Matching middle-aged people, especially those who have broken marriages, is more complicated than many young people. “They raise and lower because of loss of faith. Moreover, at this age they also have a lot of constraints,” Vu Nguyet Anh said.

In a club photo, Ms. Nhu Phuong wears a soft floral dress, her hair is long, and behind is a man chasing passionately. The couple in their 60s is as young as their twenties. But when asked to go further, Ms. Phuong said: “I will only love, not marry”.

The two met while living in the same club. They played table tennis together, danced, and gradually fell in love. However, Mrs. Phuong many times advised him to find another woman to stay by his side to take care of him. “For me, it’s impossible for us to get back together,” she said.

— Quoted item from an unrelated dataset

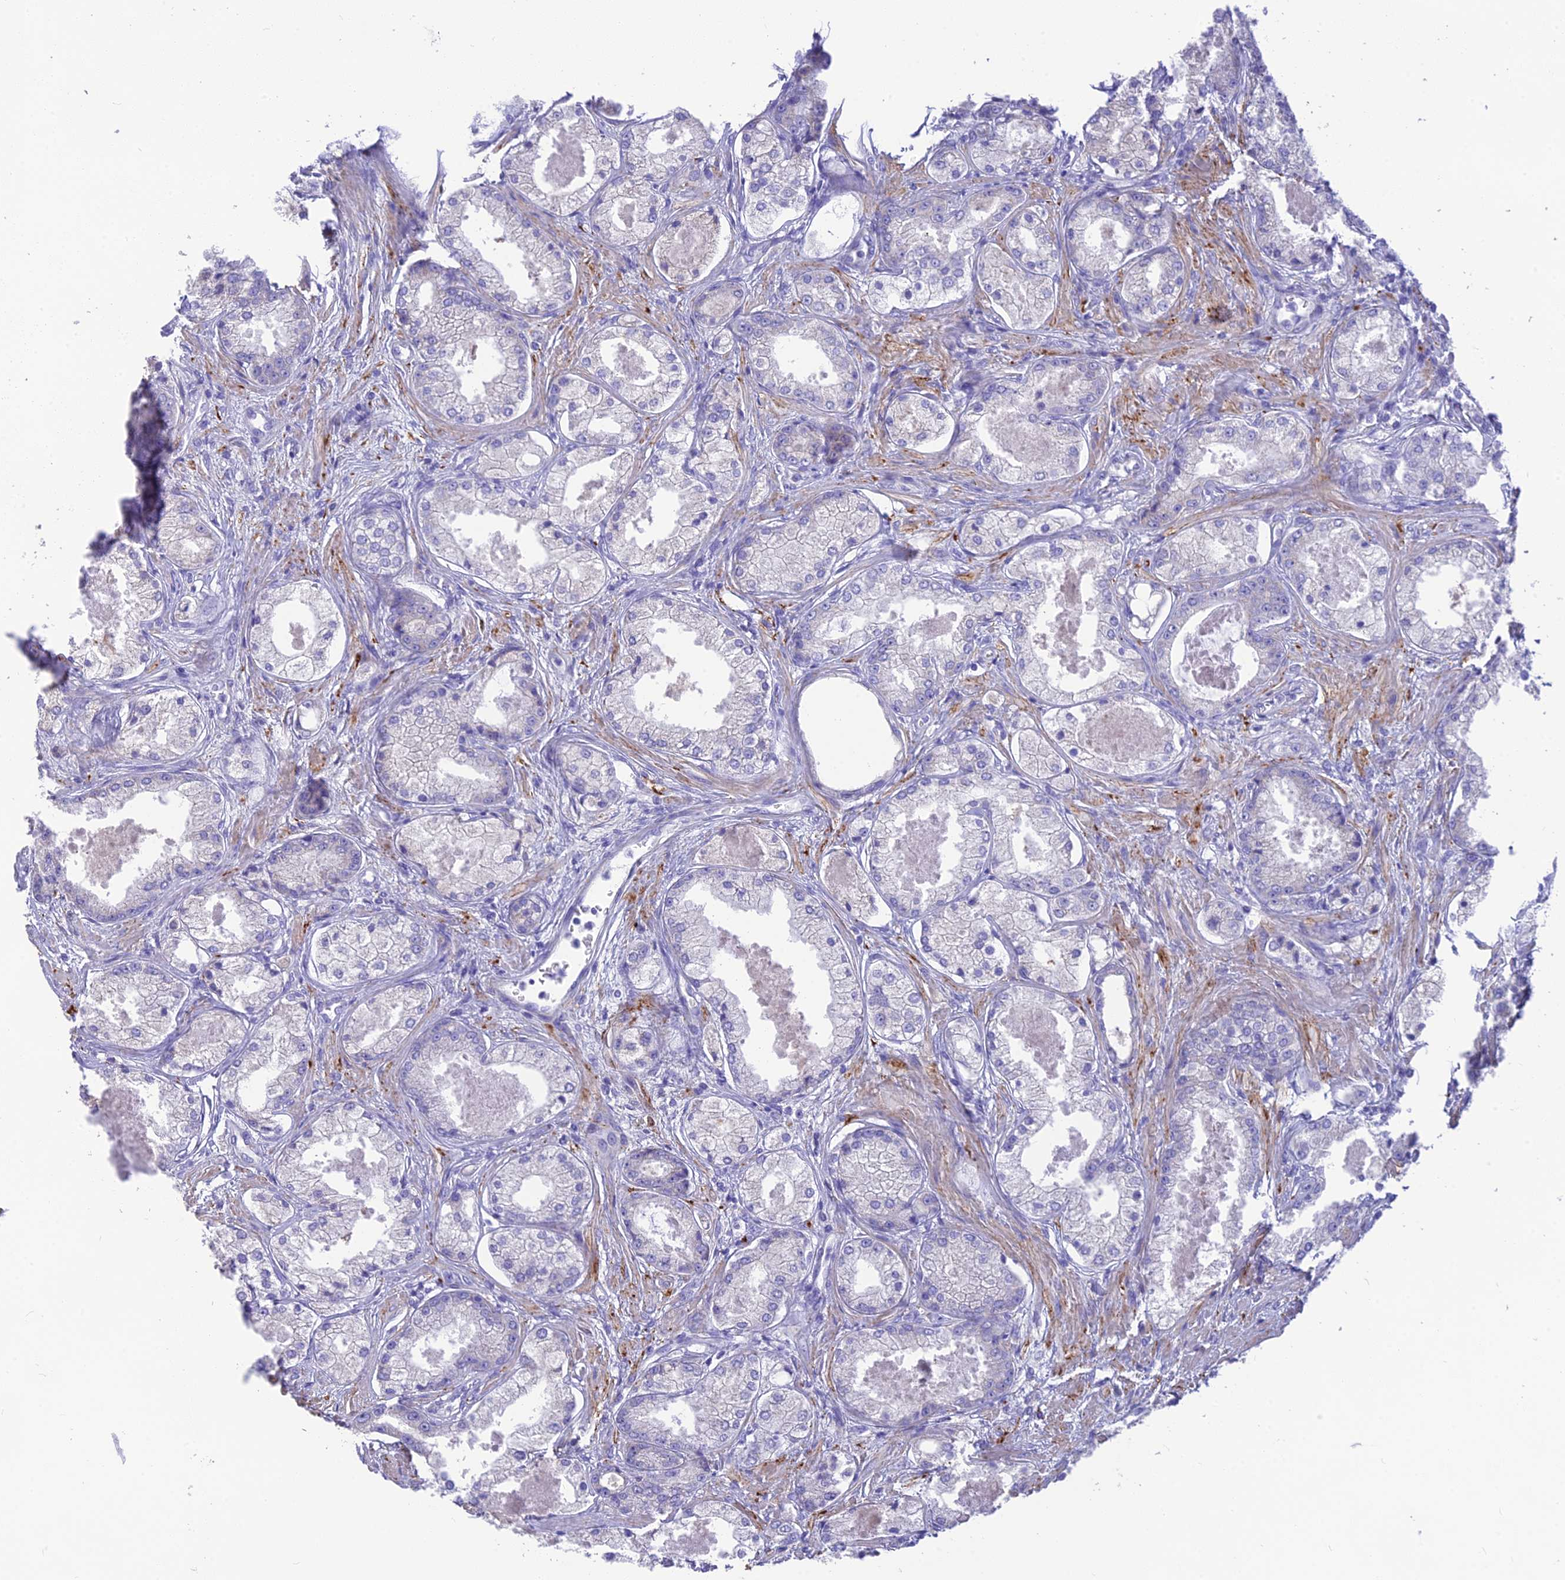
{"staining": {"intensity": "negative", "quantity": "none", "location": "none"}, "tissue": "prostate cancer", "cell_type": "Tumor cells", "image_type": "cancer", "snomed": [{"axis": "morphology", "description": "Adenocarcinoma, Low grade"}, {"axis": "topography", "description": "Prostate"}], "caption": "High power microscopy image of an IHC photomicrograph of low-grade adenocarcinoma (prostate), revealing no significant positivity in tumor cells. (DAB (3,3'-diaminobenzidine) immunohistochemistry, high magnification).", "gene": "HSD17B2", "patient": {"sex": "male", "age": 68}}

She confided that at the age of 60, she was very afraid to be a wife, a bride, to talk to the village or to celebrate Tet. In addition, there are economic concerns and the health status of old age. “In the club, a lot of women think like me. Even the man has a stable economy, we are still very afraid of marriage, because it may cause conflicts with our children. them,” said Phuong.

With Thu Hong, after posting to find friends on the dating section, she continued to pay a small fee to participate in activities in a group of people of the same age. Currently, she is economically independent, her two sons have stable jobs and have also become a grandmother. In the immediate future, she intends to find a soul mate without allowance or status. Just “that person empathizes and shares all the joys and sorrows” because she thinks that once the reciprocity has been determined, it must be bonded and bonded with affection.

The children and her husband’s family encouraged her to find happiness for herself, but also advised “not to remarry”. But she thinks otherwise. “At an age that is neither young nor too old, if I find the right person, I can go further. Anyway, I’m not as good at taking care of my father as my grandmother taking care of him,” she said.

Phan Duong

* Names of some characters have been changed.